* Task to complete: Starting from the line containing "Winterreifen oder Ketten", write out the rest of the entries exactly, through the final line, including nothing else.

Segment Start: Data for review

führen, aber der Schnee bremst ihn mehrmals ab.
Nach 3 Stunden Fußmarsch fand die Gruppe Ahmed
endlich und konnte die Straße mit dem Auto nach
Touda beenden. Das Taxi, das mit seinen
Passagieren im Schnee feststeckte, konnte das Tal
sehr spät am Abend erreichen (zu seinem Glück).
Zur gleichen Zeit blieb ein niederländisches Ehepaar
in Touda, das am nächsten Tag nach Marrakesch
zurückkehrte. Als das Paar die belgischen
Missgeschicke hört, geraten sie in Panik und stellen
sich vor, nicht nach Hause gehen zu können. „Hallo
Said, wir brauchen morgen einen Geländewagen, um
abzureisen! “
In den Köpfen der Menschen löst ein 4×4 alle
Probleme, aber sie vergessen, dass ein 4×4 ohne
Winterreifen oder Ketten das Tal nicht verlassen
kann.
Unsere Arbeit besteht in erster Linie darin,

Segment End: Data for review

* Answer:
Winterreifen oder Ketten das Tal nicht verlassen
kann.
Unsere Arbeit besteht in erster Linie darin,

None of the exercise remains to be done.